▶ _Excerpt_:
'''
Thank you, Steve for the feedback. Would you be open to use settings.xml to
set developer-based flag so that developers don’t need to type -DskipDocker as
their default build? In settings.xml, user can customize:
<profile>
<id>skip.docker.by.default</id>
<activation>
<activeByDefault>true</activeByDefault>
</activation>
<properties>
<skipDocker>true</skipDocker>
</properties>
</profile>
This helps to shorten the time for developers that does not touch any of the
docker work, and want to avoid typing -DskipDocker every time. Some developers
prefer to have docker build as active because their projects require frequent
build of docker images. The second concern of using profile-based build
process, it introduces maintenance cost in Jenkins and conflict with maven
release procedure. We will end up with multiple Jenkins jobs each has
different profiles toggled for each major branch of Hadoop. When a new profile
is introduced, someone needs to make changes to Jenkins to ensure the committed
code doesn’t skip through untested, e.g. yarn-ui, docker etc. It makes Jenkins
build configuration more fragile to maintain and non-backward compatible.
Several Apache projects have release builds in builds.apache.org like
Mesos-Release, and this is achievable because they don’t introduce build flags
into “mvn release” cross versions. Hadoop does not have automated release
build because of the exact reason that our project is heavily flag dependent.
It takes some self-discipline to prevent making a mess in the project
continuous integration effort.
I feel Hadoop is moving on the wrong direction in this area. This prompts to
this discussion to see if we can reduce reliance on profiles for artifact
builds. When I was at IBM developing for Hadoop, every Hadoop related project
using maven release plugin to automate the build process in Jenkins. It opened
my eyes on simplify release procedures and reduce the man power to maintain the
build system. Open source Hadoop builds can benefit from reducing the bad
habits and make the build environment lighter maintenance.
Alternatively, I can add a profile called docker. Docker build will be
optional, and we need to change build.apache.org pre-commit builds to add this
flag for trunk projects to ensure Docker artifacts are tested. I think this is
last resort because it encourages the bad habits to spoil developers. Your
reconsideration is appreciated. Thanks
Regards,
Eric
From: Steve Loughran <[email protected]>
Date: Monday, March 18, 2019 at 3:36 AM
To: Eric Yang <[email protected]>
Cc: Hadoop Common <[email protected]>, "[email protected]"
<[email protected]>, Hdfs-dev <[email protected]>, Eric
Badger <[email protected]>, Eric Payne <[email protected]>,
Jonathan Eagles <[email protected]>, Jim Brennan
<[email protected]>, "Elek, Marton" <[email protected]>
Subject: Re: [DISCUSS] Docker build process
I'm not enthusiastic about making the docker build process mandatory. It's bad
enough having to remember to type -DskipShade to avoid a 5-10 minute delay
every time I do a build of a different branch, which I have to do every single
time I change from one PR to another.
I do not see why the docker build needs to be forced onto everyone. If I had a
choice, I'd make every patch which went near hadoop-common to have been
retested against the real object stores of hadoop-aws, hadoop-azure, etc. But I
dont do that and instead get to find out when some change has accidentally
broken those builds (usually artifact updates, bouncy-castle being needed by
miniyarn, etc). I'm OK with that. So why can't the popel who want the docker
build turn it on.
> Do we want to have inline docker build process in maven?
'''
▶ _Data under study_:
'''
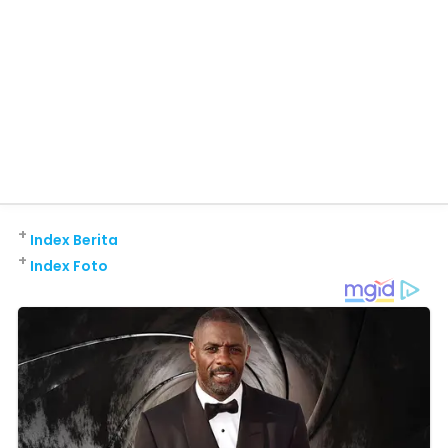
+
Index Berita
+
Index Foto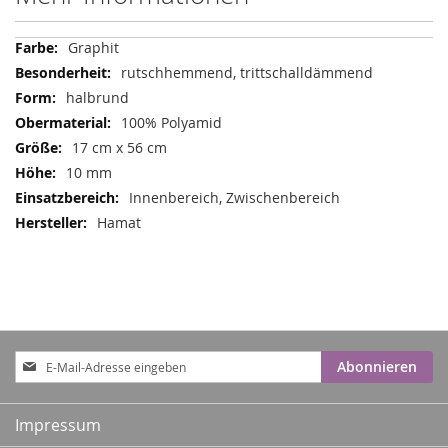
Mehr
Graphit
Informationen
rutschhemmend, trittschalldämmend
halbrund
100% Polyamid
17 cm x 56 cm
10 mm
Innenbereich, Zwischenbereich
Hamat
Anmeldung
Abonnieren
zum
Newsletter:
Impressum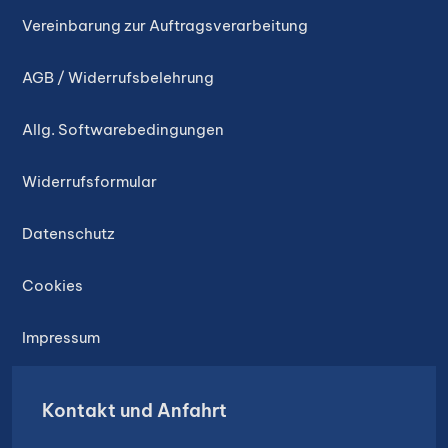
Vereinbarung zur Auftragsverarbeitung
AGB / Widerrufsbelehrung
Allg. Softwarebedingungen
Widerrufsformular
Datenschutz
Cookies
Impressum
Kontakt und Anfahrt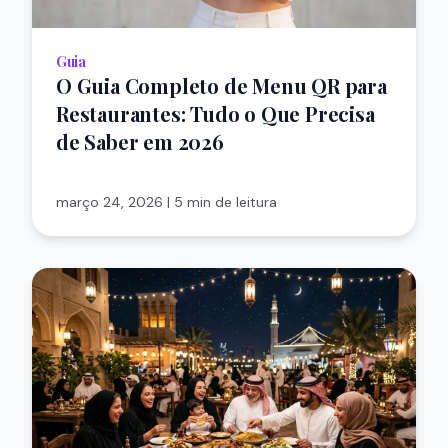
Guia
O Guia Completo de Menu QR para
Restaurantes: Tudo o Que Precisa
de Saber em 2026
março 24, 2026
|
5 min de leitura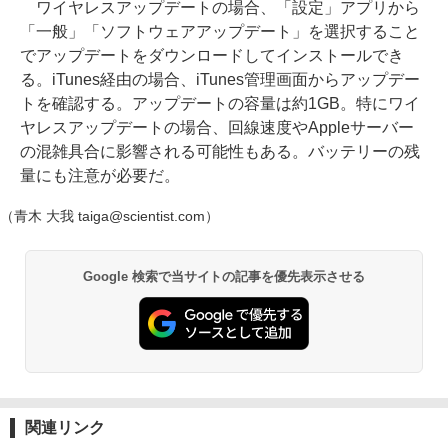
ワイヤレスアップデートの場合、「設定」アプリから
「一般」「ソフトウェアアップデート」を選択すること
でアップデートをダウンロードしてインストールでき
る。iTunes経由の場合、iTunes管理画面からアップデー
トを確認する。アップデートの容量は約1GB。特にワイ
ヤレスアップデートの場合、回線速度やAppleサーバー
の混雑具合に影響される可能性もある。バッテリーの残
量にも注意が必要だ。
（青木 大我 taiga@scientist.com）
Google 検索で当サイトの記事を優先表示させる
関連リンク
'''
▶ _Task instructions_:
[a] List every XML tag name that appears in the settings.xml snippet of the Docker build discussion, in order of first appearance.
[b] Carry on the Docker build discussion from its final line, in keeping with its style and content.

▶ _Results for each task_:
[a] profile, id, activation, activeByDefault, properties, skipDocker

[b]
Yes to the build, -1 to it being mandatory on a normal build-the-JARs "mvn
clean install -DskipTests" run.
> If yes, it would be developer’s responsibility to pass -DskipDocker flag to
> skip docker. Docker is mandatory for default build.
see above
> If no, what is the release flow for docker images going to look like?
the -Pdist profile exists for releasing things right now.
On Wed, Mar 13, 2019 at 10:24 PM Eric Yang
<[email protected]<mailto:[email protected]>> wrote:
Hi Hadoop developers,
In the recent months, there were various discussions on creating docker build
process for Hadoop. There was convergence to make docker build process inline
in the mailing list last month when Ozone team is planning new repository for
Hadoop/ozone docker images. New feature has started to add docker image build
process inline in Hadoop build.
A few lessons learnt from making docker build inline in YARN-7129. The build
environment must have docker to have a successful docker build. BUILD.txt
stated for easy build environment use Docker. There is logic in place to
ensure that absence of docker does not trigger docker build. The inline
process tries to be as non-disruptive as possible to existing development
environment with one exception. If docker’s presence is detected, but user
does not have rights to run docker. This will cause the build to fail.
Now, some developers are pushing back on inline docker build process because
existing environment did not make docker build process mandatory. However,
there are benefits to use inline docker build process. The listed benefits are:
1. Source code tag, maven repository artifacts and docker hub artifacts can
all be produced in one build.
2. Less manual labor to tag different source branches.
3. Reduce intermediate build caches that may exist in multi-stage builds.
4. Release engineers and developers do not need to search a maze of build
flags to acquire artifacts.
The disadvantages are:
1. Require developer to have access to docker.
2. Default build takes longer.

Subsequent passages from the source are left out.